Suppose we’re comparing patient age across four ICU groups: COVID-19, Non-Pneumonia Control, Bacterial Pneumonia, and Influenza. Here are the Shapiro-Wilk results for each group:

Group	W statistic	p-value
COVID-19	0.943	0.589
Non-Pneumonia Control	0.889	0.270
Bacterial Pneumonia	0.783	0.059
Influenza	0.925	0.509

All four p-values are above 0.05, so normality holds.

Next, Levene’s test gives us F = 0.90, p = 0.455. Since p > 0.05, equal variances hold.

Both assumptions pass → we use one-way ANOVA.

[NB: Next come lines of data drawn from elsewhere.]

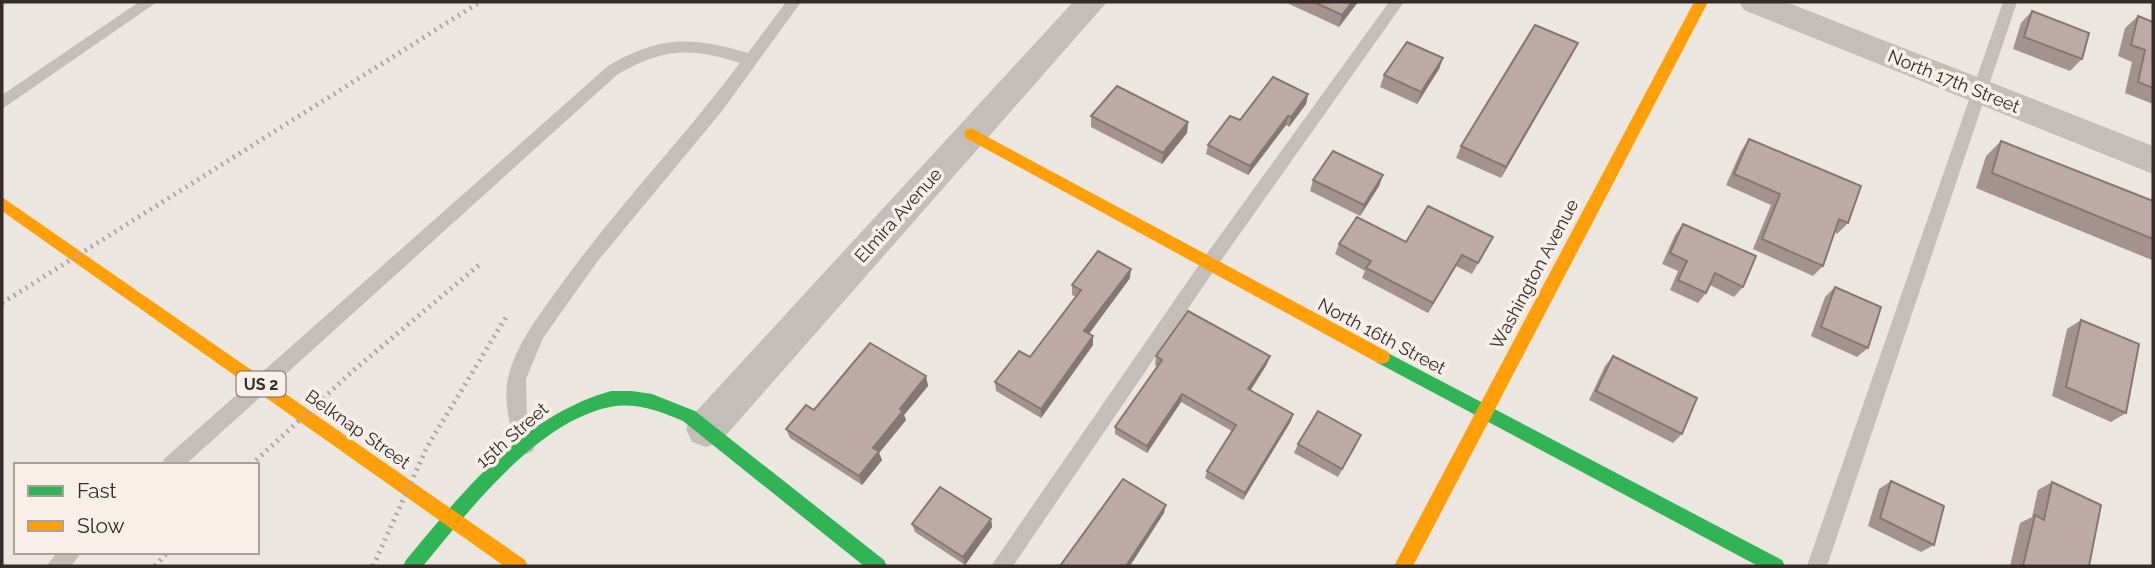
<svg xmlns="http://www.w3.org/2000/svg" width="2155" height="568" font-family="Raleway,sans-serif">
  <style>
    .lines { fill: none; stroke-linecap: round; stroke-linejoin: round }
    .lane { fill: #c4beba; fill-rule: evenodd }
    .street { fill: #c4beba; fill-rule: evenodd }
    .fast { fill: #30b455; fill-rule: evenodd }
    .slow { fill: #ff9f0a; fill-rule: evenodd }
    .rail { stroke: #aca7a4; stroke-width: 5; stroke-dasharray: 2 5; stroke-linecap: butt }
    .wall { fill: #a3928d }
    .shaded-wall { fill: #857773 }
    .building { fill: #beaaa4; stroke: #857773; stroke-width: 2 }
    .labels { text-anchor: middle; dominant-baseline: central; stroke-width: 7; stroke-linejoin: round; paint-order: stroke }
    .shield { fill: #f8f0e8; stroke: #706662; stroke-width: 2 }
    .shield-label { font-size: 16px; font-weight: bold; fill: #352b28 }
    .street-label { font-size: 18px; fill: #352b28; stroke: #f8f0e8 }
  </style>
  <rect width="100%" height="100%" fill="#ece6e0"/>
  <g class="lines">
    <g class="lane">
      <path d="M139,2h18l-155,107v-14z"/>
      <path d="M786,2h15l-79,109 -125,151 -54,76 -17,41 1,35 8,31 -2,6 -7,3 -7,-3c-9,-20 -16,-51 -11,-73 8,-34 32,-64 52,-92 56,-78 123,-147 180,-223 -49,-16 -77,-15 -122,11l-433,391h-23l2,-6 444,-393c51,-30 83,-30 140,-13z"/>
      <path d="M1389,2h15l-189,267 -202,297h-22l212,-307z"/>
      <path d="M2003,2h14l-190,564h-20z"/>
      <path d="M57,552h25l-11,14h-24z"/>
    </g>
    <g class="street">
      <path d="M1073,2h34l-387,440 -14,5 -14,-5 -6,-13 6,-13z"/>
      <path d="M1739,2h47l367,144v28l-409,-164z"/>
    </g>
    <g class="fast">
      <path d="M1382,350l400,210 3,6h-27l-382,-204 -2,-5 2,-5z"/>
      <path d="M611,391h21l20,3 43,17 189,149 3,6h-23l-181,-145c-23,-10 -48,-19 -73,-14 -74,15 -141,104 -187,159h-20l3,-6c57,-68 116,-144 205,-169z"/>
    </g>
    <g class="slow">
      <path d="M1694,2h14l-295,564h-19z"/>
      <path d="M971,128l417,224 2,5 -2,5 -6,2 -6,-2 -410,-224 -2,-4 2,-4z"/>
      <path d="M2,197l523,363 3,6h-24l-502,-355z"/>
    </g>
    <g class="rail">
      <path d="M2,303l478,-301"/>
      <path d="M251,465l104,-96 124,-104"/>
      <path d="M155,566l13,-14"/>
      <path d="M373,566l54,-119 79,-130"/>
    </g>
  </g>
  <g class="wall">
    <path d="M1285,2h73l-19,25z"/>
    <path d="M2032,11l50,48 -12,12 -57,-22 8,-26z"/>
    <path d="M2138,16l15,6v82l-28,-11 7,-31 -14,-6 7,-28z"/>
    <path d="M1578,43l-77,135 -45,-20 5,-12z"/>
    <path d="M1443,58l-4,11 -22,35 -37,-17 4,-12z"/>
    <path d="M1308,94l-2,10 -17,23 -3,-2 -38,50 -42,-21 2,-9z"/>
    <path d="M1091,116l97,6 -1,11 -25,31 -71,-37z"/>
    <path d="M1749,139l99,84 -11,11 -2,-2 -12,34 -10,10 -60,-27 18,-44 -45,-20 15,-34z"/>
    <path d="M2001,141l152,60v58l-1,1 -176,-72 10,-32z"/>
    <path d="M1383,175l-4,11 -19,30 -50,-25 3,-11z"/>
    <path d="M1683,224l60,63 -9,10 -24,-12 -4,8 -8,10 -28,-13 8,-19 -16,-7 13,-29z"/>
    <path d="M1493,237l-21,37 -16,-8 -28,47 -66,-35 3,-7 -30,-17 4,-10z"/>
    <path d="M1130,278l-41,56 4,11 -52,73 -45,-27 -1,-9 35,-25 46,-60 -4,-2v-10z"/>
    <path d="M1835,287l33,61 -11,9 -46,-21 14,-39z"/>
    <path d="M2081,320l45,93 -15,9 -59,-26 15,-67z"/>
    <path d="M1156,356l111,8 -16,26 42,24 -2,7 -48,79 -38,-22 2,-7 25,-40 -51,-29 -34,51 -32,-19v-7l42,-61 -2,-1z"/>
    <path d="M1613,356l69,78 -9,9 -84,-43 16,-34z"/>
    <path d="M926,376l2,10 -24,29 2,5 -27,33 3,7 -20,25 -72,-47 -4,-9 28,-19z"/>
    <path d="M1298,444h59l-19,33 -44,-24z"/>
    <path d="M1891,481l43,64 -13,7 -53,-26 11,-37z"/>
    <path d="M2052,482l37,84h-79l10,-43 12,-6 6,-27z"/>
    <path d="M991,519l1,8 -27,38 -50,-33 -3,-8z"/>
  </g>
  <g class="shaded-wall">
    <path d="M1352,2h6l-19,25 3,-12z"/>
    <path d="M1578,43l-6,12 -71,123 5,-11z"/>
    <path d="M1443,58l-4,11 -22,35 4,-12z"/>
    <path d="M1308,94l-2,10 -17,23 2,-10z"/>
    <path d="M1288,116l-2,9 -38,50 2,-9z"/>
    <path d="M1188,122l-1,11 -25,31 1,-11z"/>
    <path d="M1383,175l-4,11 -19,30 4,-11z"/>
    <path d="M1462,255l-6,11 -28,47 5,-10z"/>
    <path d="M1131,269l-1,9 -46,62v-9z"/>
    <path d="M1093,336v9l-52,73v-9z"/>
    <path d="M1270,356l-3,8 -21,33 2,-8z"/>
    <path d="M926,376l2,10 -24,29 2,5 -27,33 3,7 -20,25 -3,-9 14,-28 27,-39z"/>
    <path d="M1182,394l-1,8 -34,51v-7z"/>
    <path d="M1293,414l-2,7 -48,79 2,-7z"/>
    <path d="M1166,505l-2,8 -34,53h-4z"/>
    <path d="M991,519l1,8 -27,38 -2,-8z"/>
  </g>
  <g class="building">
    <path d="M1314,2h38l-10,13z"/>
    <path d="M2032,11l57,22 -7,26 -58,-22z"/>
    <path d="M2138,16l15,6v66l-15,-6 7,-32 -14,-5z"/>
    <path d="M1535,25l43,18 -72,124 -45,-21z"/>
    <path d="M1407,42l36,16 -22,34 -37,-17z"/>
    <path d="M1273,77l35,17 -17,23 -3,-1 -38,50 -42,-21 22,-29 10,4z"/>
    <path d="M1117,86l71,36 -25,31 -72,-37z"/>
    <path d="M1749,139l112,47 -13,37 -9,-4 -16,47 -61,-27 18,-45 -46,-20z"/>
    <path d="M2001,141l152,60v38l-161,-66z"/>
    <path d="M1333,151l50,24 -19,30 -51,-25z"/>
    <path d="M1428,206l65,31 -15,26 -16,-8 -29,48 -67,-35 5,-7 -32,-17 18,-27 49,25z"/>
    <path d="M1683,224l73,32 -13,31 -28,-14 -9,20 -28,-13 9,-19 -17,-8z"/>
    <path d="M1098,251l33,18 -47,62 9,5 -52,73 -46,-27 24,-31 11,6 51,-67 -9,-5z"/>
    <path d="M1835,287l46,20 -13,41 -47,-21z"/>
    <path d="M1188,311l82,45 -22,33 45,25 -48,79 -38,-22 29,-46 -54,-31 -35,52 -32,-19 47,-67 -6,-4z"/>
    <path d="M2081,320l58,24 -13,69 -60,-26z"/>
    <path d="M870,343l56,33 -26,33 3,2 -30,37 6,3 -20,25 -73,-47 20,-24 8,5z"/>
    <path d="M1613,356l84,42 -15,36 -86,-43z"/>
    <path d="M1318,411l43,24 -19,34 -44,-25z"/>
    <path d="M1123,479l43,26 -40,61h-66z"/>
    <path d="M1891,481l53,25 -10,39 -54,-27z"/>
    <path d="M2052,482l49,23 -12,61h-66l12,-51 9,5z"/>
    <path d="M940,487l51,32 -28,38 -51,-33z"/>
  </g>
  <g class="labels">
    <rect class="shield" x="236.5" y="371.5" width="49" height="25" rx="5"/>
    <g class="shield-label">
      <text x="261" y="384">US 2</text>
    </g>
    <g class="street-label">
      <text transform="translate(1954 81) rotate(22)">North 17th Street</text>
      <text transform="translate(898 215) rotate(-48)">Elmira Avenue</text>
      <text transform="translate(1534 274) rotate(-62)">Washington Avenue</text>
      <text transform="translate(1382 336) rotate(28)">North 16th Street</text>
      <text transform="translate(358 429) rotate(35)">Belknap Street</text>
      <text transform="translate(512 435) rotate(-41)">15th Street</text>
    </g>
  </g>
  <rect width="2155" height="568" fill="none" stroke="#352b28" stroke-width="7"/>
  <rect x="14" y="463" width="245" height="91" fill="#f8f0e8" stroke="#aaa19b" stroke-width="2"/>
  <rect x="28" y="486" width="35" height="10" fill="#30b455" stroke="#aaa19b" stroke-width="2"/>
  <text x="77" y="498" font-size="21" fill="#352b28">Fast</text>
  <rect x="28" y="521" width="35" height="10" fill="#ff9f0a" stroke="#aaa19b" stroke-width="2"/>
  <text x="77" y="533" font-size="21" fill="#352b28">Slow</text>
</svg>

The ANOVA result: p = 0.612, meaning there is no significant difference in age across the four groups.

When It Goes the Other Way

Now consider day of intubation for the same four groups. The Shapiro-Wilk results:

Group	W statistic	p-value
COVID-19	—	0.0003
Non-Pneumonia Control	—	0.078
Bacterial Pneumonia	—	0.306
Influenza	—	0.0001

Two groups (COVID-19 and Influenza) have p < 0.05. Normality is violated. We don’t even need to check Levene’s test — we go straight to Kruskal-Wallis.

The Kruskal-Wallis result: p = 0.139, meaning no significant difference across groups.

The Math Behind Each Test

ANOVA (parametric)

ANOVA compares the variance between groups to the variance within groups using the F-statistic:

\[F = \frac{\text{MS}_{\text{between}}}{\text{MS}_{\text{within}}}\]

Where:

\[\text{MS}_{\text{between}} = \frac{\sum_{i=1}^{k} n_i (\bar{x}_i - \bar{x})^2}{k - 1}\] \[\text{MS}_{\text{within}} = \frac{\sum_{i=1}^{k} \sum_{j=1}^{n_i} (x_{ij} - \bar{x}_i)^2}{N - k}\]

A large F means the group means differ more than you’d expect from random variation alone.

Kruskal-Wallis (non-parametric)

Instead of using raw values, Kruskal-Wallis ranks all observations from smallest to largest, then compares the average ranks across groups:

\[H = \frac{12}{N(N+1)} \sum_{i=1}^{k} \frac{R_i^2}{n_i} - 3(N+1)\]

Where R_i is the sum of ranks in group i, n_i is the group size, and N is the total sample size. The test statistic H follows a chi-squared distribution with k − 1 degrees of freedom.

Because it uses ranks, extreme values or skewed distributions don’t distort the result.

Quick Reference

	ANOVA	Kruskal-Wallis
Type	Parametric	Non-parametric
Compares	Group means	Group rank distributions
Requires normality	Yes	No
Requires equal variances	Yes	No
Sensitive to outliers	Yes	No
Power when assumptions met	Higher	Slightly lower

Key Takeaway

Don’t default to one test. Let the data tell you. Run Shapiro-Wilk and Levene’s test first, then let the results guide your choice. When in doubt, Kruskal-Wallis is the safer option — it sacrifices a small amount of statistical power in exchange for robustness.